Alex Burl

No. 22
- Position: Halfback

Personal information
- Born: August 8, 1931 Warren, Arkansas, U.S.
- Died: December 6, 2009 (aged 78) Denver, Colorado, U.S.
- Listed height: 5 ft 10 in (1.78 m)
- Listed weight: 185 lb (84 kg)

Career information
- High school: Manual (CO)
- College: Colorado State
- NFL draft: 1954: 30th round, 350th overall pick

Career history
- Chicago Cardinals (1956);

Career NFL statistics
- Rushing yards: 2
- Rushing average: 2
- Receptions: 2
- Receiving yards: 24
- Total touchdowns: 1
- Stats at Pro Football Reference

= Alex Burl =

American football player (1931–2009)

Alexander Burl Jr. (August 8, 1931 – December 6, 2009) was an American professional football halfback. He was drafted by the Chicago Cardinals in the 30th round (350th overall) of the 1954 NFL Draft. He played for the Chicago Cardinals in 1956. He played college football at Colorado A&M, now known as Colorado State.
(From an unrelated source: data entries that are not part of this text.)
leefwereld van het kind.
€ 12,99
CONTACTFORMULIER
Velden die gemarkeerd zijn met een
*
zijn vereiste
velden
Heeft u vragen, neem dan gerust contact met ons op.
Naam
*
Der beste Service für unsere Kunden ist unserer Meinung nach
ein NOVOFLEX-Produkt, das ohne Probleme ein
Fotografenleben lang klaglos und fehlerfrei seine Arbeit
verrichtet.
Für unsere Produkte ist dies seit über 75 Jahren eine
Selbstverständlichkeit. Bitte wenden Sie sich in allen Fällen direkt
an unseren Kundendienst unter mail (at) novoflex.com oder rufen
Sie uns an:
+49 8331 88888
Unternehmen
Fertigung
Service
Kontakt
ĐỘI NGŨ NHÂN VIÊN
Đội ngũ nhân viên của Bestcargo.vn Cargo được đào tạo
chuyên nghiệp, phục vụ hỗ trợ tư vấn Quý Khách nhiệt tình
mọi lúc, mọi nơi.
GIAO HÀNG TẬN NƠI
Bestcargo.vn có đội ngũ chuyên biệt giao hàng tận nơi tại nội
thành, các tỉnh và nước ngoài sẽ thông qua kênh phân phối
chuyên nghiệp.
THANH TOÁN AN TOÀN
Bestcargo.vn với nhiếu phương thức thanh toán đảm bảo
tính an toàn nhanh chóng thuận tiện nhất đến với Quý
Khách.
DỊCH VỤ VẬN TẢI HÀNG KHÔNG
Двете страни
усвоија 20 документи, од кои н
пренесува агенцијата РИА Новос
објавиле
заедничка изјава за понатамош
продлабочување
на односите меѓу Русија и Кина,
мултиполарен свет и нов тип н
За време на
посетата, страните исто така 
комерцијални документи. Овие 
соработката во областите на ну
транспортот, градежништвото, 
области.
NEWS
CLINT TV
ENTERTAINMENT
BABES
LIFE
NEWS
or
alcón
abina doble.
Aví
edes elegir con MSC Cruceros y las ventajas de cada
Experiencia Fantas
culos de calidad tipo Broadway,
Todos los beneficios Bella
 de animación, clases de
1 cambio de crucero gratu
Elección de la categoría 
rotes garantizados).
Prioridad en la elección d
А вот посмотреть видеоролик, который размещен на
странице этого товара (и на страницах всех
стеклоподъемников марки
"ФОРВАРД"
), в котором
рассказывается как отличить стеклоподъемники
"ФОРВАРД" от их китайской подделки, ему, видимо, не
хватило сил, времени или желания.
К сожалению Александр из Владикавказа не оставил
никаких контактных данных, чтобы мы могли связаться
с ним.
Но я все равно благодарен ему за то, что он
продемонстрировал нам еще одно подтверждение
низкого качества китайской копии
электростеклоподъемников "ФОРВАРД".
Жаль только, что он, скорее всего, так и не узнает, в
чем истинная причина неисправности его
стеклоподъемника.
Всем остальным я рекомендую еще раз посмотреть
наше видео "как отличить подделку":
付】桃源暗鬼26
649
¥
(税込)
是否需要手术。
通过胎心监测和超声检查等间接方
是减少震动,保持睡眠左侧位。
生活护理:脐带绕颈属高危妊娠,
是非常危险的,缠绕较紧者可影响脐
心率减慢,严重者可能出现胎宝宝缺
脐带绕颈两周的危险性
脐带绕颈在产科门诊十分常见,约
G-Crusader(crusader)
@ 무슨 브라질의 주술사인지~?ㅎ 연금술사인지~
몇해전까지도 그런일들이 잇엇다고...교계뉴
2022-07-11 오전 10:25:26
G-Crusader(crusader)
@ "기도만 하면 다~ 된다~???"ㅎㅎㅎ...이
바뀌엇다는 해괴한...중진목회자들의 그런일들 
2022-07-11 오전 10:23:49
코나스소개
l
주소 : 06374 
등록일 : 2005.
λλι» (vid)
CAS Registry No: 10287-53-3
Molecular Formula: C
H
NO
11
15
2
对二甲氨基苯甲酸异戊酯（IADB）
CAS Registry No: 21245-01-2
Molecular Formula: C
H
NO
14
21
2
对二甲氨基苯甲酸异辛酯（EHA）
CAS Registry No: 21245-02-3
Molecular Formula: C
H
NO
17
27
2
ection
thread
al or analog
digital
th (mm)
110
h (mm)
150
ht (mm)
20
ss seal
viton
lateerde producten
Burl was also an All-American sprinter for the Colorado State Rams track and field team, finishing 5th in the 200 meters at the 1954 NCAA track and field championships.

Burl was inducted into the Colorado State University Athletics Hall of Fame in 2000.

He died of a heart attack on December 6, 2009, in Denver, Colorado, at age 78.